The Discovery Channel just ran another of its wildly popular “Shark Weeks” without mentioning what is probably the shark attack capital of the Western hemisphere—the Florida straits.
“Getting attacked by a shark just might be the scariest event in nature!” gasped a Discovery Channel narrator during Shark Week. “Australia recorded 56 fatal shark attacks between 1956 and 2008!”he gasped again. “Find out what it’s like from people who’ve lived to tell the tale!”
So the Discovery Channel goes back over half a century and to a distant continent to interview the victims and dramatize the attacks. But why the distant timeline and setting, ask many people in south Florida?
“The Florida Straits probably record 56 fatal shark attacks every few years,” says Matt Lawrence, who spent years rescuing desperate Cuban rafters. “Probably every month during the early ’90s,” adds Bay of Pigs vet Arturo Cobo who ran the rafter rescue center in Key West and for years heard the sobbing, gut-gripping details of these attacks almost daily.
“Something was moving in this raft,” recalls an airborne rescuer.

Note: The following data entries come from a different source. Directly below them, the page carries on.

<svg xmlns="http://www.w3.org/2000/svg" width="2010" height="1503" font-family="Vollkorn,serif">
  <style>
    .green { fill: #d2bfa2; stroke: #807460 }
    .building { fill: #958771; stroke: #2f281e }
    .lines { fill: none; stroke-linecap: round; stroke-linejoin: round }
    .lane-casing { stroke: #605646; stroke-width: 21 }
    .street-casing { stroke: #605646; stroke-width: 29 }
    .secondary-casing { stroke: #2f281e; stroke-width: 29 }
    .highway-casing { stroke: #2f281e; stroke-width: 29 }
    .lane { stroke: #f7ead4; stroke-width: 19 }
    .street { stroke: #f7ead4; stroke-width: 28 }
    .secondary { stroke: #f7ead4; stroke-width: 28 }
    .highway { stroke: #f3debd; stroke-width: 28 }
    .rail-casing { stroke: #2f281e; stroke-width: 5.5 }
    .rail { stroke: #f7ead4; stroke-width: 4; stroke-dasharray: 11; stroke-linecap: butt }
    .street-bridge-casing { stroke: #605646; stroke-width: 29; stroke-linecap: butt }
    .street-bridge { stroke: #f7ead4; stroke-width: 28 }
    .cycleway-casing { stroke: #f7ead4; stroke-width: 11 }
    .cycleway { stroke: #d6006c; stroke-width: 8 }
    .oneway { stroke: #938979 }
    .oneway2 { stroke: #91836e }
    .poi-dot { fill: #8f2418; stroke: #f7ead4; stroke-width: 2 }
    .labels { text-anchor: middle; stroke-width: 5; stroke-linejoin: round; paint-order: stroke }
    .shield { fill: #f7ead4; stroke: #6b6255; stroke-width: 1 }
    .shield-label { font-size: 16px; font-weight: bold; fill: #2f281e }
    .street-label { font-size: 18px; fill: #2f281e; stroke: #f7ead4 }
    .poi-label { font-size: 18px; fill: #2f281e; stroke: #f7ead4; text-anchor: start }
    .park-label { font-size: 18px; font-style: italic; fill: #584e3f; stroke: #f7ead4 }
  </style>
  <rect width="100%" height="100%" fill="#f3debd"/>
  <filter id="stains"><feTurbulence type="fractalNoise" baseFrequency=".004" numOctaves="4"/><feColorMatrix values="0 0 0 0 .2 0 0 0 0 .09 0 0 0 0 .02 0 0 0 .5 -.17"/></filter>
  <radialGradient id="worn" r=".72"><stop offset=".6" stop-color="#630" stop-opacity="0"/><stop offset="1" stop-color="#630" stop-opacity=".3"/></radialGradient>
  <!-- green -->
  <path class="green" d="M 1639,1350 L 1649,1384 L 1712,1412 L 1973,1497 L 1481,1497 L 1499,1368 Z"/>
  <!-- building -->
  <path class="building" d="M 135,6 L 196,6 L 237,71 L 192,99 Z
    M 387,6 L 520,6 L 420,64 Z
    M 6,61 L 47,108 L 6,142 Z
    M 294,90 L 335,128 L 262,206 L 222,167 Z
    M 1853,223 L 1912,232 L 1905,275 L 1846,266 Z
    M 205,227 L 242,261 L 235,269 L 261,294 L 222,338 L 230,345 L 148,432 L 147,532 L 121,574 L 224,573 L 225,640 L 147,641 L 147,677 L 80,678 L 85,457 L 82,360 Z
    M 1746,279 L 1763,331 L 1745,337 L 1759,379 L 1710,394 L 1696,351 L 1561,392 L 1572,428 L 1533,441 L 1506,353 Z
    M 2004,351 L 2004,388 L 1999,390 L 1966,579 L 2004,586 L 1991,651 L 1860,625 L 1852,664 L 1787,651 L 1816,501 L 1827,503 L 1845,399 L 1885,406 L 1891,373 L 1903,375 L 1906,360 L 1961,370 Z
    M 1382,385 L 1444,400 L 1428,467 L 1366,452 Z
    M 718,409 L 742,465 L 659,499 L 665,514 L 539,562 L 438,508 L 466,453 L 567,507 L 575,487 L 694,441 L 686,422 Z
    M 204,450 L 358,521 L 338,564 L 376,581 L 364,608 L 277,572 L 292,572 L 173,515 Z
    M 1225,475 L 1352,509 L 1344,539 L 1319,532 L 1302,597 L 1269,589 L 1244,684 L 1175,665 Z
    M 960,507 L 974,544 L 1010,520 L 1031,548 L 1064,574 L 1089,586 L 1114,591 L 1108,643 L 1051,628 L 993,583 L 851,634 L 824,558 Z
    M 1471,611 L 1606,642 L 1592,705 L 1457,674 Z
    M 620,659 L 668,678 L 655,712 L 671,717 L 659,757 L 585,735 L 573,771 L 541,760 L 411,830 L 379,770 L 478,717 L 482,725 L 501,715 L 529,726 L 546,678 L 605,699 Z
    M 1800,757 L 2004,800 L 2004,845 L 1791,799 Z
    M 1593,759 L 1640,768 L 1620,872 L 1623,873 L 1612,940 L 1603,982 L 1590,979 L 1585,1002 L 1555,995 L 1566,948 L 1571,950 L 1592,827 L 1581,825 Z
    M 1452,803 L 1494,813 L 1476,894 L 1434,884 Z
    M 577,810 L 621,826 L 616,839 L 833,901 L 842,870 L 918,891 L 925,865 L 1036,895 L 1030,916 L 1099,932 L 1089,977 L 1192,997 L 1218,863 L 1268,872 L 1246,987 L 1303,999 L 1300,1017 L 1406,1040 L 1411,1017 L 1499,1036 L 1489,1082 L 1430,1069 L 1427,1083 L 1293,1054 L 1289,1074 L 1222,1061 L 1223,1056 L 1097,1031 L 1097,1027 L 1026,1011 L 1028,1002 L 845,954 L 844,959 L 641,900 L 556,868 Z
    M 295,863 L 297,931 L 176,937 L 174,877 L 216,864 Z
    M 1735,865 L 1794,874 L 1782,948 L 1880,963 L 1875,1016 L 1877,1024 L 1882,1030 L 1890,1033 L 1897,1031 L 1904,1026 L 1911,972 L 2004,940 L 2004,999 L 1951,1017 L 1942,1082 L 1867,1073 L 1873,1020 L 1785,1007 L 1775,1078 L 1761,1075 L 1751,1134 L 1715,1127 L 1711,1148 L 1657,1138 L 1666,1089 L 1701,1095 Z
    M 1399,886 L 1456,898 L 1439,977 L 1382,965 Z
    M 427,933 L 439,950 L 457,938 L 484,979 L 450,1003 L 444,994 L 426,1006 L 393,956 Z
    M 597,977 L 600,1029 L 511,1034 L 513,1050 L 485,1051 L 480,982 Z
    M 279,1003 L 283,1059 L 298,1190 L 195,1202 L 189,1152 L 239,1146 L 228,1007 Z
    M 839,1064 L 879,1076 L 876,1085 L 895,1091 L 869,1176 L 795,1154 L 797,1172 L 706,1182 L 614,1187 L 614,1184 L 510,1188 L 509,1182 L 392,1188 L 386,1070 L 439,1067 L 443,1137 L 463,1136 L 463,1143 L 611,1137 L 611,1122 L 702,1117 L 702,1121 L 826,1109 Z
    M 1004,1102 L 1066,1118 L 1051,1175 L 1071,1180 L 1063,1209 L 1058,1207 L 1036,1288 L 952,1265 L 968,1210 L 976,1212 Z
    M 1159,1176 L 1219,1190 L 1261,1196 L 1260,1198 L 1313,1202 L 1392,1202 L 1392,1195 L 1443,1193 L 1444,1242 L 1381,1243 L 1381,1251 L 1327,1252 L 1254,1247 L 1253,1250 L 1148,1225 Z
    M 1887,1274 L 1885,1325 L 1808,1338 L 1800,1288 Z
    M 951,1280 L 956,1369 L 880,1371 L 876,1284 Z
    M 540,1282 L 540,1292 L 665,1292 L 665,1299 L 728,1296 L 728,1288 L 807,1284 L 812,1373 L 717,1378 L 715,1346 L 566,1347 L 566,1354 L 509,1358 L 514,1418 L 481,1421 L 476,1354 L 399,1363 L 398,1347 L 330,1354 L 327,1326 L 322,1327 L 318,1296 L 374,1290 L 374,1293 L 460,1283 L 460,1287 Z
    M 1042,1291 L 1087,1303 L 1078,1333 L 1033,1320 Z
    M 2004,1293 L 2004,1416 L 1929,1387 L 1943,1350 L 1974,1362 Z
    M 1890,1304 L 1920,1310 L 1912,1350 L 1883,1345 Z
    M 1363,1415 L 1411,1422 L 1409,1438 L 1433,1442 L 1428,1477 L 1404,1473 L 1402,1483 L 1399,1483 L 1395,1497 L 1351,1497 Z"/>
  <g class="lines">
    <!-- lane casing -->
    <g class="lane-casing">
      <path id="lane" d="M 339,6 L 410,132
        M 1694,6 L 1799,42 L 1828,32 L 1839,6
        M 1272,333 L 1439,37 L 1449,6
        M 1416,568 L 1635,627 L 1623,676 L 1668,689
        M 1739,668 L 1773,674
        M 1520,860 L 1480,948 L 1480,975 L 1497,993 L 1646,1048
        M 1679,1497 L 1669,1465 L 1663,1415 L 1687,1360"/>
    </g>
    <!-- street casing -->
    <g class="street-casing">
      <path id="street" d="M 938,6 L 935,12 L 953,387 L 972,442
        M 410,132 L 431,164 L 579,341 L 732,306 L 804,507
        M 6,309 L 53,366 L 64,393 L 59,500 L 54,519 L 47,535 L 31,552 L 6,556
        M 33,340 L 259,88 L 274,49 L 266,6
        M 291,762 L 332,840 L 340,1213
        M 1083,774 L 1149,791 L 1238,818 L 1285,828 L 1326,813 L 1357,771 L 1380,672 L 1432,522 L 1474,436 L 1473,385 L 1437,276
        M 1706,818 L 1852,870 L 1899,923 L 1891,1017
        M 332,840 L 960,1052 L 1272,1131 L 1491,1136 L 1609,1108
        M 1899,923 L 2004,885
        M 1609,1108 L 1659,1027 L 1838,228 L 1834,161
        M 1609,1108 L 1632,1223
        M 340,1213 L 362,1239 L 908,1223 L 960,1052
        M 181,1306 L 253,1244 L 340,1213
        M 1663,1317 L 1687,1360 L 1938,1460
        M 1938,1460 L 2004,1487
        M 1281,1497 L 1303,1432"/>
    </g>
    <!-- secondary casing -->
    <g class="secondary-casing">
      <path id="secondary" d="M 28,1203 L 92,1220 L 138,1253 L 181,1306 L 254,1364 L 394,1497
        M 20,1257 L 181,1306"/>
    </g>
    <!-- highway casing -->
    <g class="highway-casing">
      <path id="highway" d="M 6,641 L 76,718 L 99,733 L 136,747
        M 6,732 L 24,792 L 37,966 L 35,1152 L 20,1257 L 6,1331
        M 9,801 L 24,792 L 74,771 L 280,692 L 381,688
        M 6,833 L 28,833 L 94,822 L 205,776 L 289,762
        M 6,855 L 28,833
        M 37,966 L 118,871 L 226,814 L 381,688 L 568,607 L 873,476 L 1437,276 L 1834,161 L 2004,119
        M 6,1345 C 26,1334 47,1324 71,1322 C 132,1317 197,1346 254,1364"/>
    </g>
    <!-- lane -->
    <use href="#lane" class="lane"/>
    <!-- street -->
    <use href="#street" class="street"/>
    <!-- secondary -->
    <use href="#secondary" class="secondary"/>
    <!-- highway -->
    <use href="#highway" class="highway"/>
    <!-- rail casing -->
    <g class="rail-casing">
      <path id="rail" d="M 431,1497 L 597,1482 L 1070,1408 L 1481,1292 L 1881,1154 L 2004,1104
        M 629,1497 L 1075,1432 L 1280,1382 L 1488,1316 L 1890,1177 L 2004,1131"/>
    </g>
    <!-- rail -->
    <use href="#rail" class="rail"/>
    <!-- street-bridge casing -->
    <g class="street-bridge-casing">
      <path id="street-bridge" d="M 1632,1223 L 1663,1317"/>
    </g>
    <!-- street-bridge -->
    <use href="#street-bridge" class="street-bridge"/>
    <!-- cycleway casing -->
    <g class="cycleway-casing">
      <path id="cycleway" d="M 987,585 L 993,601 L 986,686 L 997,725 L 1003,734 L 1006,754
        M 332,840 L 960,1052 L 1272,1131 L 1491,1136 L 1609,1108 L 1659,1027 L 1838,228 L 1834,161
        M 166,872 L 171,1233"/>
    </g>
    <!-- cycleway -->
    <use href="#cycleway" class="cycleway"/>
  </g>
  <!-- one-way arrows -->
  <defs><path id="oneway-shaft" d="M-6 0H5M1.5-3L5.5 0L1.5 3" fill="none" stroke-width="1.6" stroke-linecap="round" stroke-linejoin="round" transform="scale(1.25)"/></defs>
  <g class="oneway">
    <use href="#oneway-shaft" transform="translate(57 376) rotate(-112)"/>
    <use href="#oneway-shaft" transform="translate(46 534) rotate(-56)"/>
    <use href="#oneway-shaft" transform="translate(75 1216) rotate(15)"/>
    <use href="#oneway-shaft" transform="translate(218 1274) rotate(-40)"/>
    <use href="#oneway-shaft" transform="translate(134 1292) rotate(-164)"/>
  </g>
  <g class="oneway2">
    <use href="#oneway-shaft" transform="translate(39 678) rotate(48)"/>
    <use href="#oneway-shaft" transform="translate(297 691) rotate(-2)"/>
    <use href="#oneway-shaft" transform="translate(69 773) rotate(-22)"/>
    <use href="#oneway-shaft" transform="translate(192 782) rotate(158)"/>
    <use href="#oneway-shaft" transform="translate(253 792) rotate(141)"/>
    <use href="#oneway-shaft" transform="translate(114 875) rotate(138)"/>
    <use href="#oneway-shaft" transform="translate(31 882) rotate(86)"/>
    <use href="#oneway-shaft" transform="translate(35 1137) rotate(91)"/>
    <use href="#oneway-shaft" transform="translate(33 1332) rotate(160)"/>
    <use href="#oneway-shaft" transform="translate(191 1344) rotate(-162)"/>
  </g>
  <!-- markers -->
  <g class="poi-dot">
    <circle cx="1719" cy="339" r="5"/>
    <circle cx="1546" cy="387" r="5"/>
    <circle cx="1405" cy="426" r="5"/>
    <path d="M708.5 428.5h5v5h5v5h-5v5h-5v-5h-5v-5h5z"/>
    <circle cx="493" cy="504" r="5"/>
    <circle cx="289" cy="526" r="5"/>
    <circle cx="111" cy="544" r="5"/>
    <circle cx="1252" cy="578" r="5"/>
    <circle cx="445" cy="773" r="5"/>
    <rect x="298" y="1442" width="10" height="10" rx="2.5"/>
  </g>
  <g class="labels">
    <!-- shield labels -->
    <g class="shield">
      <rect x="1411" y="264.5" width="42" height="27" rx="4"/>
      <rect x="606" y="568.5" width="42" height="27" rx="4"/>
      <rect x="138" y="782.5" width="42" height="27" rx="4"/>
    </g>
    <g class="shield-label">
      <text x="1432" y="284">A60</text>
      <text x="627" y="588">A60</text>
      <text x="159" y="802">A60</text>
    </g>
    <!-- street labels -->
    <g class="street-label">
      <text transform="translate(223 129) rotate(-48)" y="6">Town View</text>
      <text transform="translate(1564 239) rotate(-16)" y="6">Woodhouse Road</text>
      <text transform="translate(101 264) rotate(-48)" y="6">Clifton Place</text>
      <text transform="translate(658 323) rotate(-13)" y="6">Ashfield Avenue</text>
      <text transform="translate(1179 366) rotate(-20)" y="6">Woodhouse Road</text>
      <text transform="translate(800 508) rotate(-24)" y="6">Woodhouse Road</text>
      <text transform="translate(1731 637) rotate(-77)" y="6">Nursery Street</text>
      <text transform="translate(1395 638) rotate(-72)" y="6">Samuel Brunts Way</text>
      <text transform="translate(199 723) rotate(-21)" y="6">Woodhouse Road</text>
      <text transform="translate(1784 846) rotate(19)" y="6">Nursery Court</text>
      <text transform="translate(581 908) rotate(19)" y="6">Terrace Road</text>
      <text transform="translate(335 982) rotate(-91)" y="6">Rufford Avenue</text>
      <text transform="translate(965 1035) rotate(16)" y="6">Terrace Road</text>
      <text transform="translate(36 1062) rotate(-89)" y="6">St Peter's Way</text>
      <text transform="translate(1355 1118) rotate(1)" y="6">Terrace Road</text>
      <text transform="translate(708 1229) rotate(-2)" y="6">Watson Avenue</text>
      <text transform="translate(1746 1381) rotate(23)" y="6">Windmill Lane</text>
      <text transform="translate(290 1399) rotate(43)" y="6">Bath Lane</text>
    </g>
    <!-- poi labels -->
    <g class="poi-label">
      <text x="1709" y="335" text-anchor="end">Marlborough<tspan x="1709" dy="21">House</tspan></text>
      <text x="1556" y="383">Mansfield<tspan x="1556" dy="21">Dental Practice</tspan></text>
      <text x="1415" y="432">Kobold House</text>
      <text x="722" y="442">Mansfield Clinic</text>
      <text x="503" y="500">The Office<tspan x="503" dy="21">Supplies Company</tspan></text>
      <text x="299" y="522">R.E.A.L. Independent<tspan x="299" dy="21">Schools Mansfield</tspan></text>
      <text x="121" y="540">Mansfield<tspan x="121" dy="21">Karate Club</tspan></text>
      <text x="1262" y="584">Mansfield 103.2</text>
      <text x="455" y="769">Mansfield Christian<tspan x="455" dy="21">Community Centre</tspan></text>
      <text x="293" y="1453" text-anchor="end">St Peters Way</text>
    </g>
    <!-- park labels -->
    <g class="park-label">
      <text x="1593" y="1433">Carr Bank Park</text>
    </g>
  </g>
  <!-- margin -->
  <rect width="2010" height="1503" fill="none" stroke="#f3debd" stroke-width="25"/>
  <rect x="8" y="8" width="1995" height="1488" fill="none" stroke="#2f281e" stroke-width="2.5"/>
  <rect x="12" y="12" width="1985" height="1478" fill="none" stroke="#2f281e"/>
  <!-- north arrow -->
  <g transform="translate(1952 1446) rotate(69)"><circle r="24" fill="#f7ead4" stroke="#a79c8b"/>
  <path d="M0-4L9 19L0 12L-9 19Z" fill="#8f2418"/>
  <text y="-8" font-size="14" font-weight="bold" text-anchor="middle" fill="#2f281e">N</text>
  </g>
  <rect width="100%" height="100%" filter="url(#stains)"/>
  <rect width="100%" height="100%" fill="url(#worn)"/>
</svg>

So I went in lower. The water all around the raft was turning red…the cloud spreading. Then I saw the shark—about the same length as the raft. The rafter was in fact a Cuban woman in her early twenties. Upon her rescue we found she had two bullet wounds in her legs from Castro’s frontier police. All others in the raft, including two infants had died, as did the shark, from being repeatedly stabbed by the pointed end of a broken oar by Maria. The Shark had bitten the oar in half as Maria pounded him…I started flying rescue missions full-time after that.
“The boys’ father, delirious from thirst and exposure, finally jumped in the water,” recalls another rescuer.
So the sons threw him a rope tied to the raft and he clutched it. They turned away for a second, slightly relieved—but only to spot a huge shark approaching, then another. Soon an entire school surrounded the raft and they ripped into their father…The water turned red as their father was eaten alive….. I can tell you from decades of and heart-breaking work from our center here in Key West that in the Florida straits every week is shark week.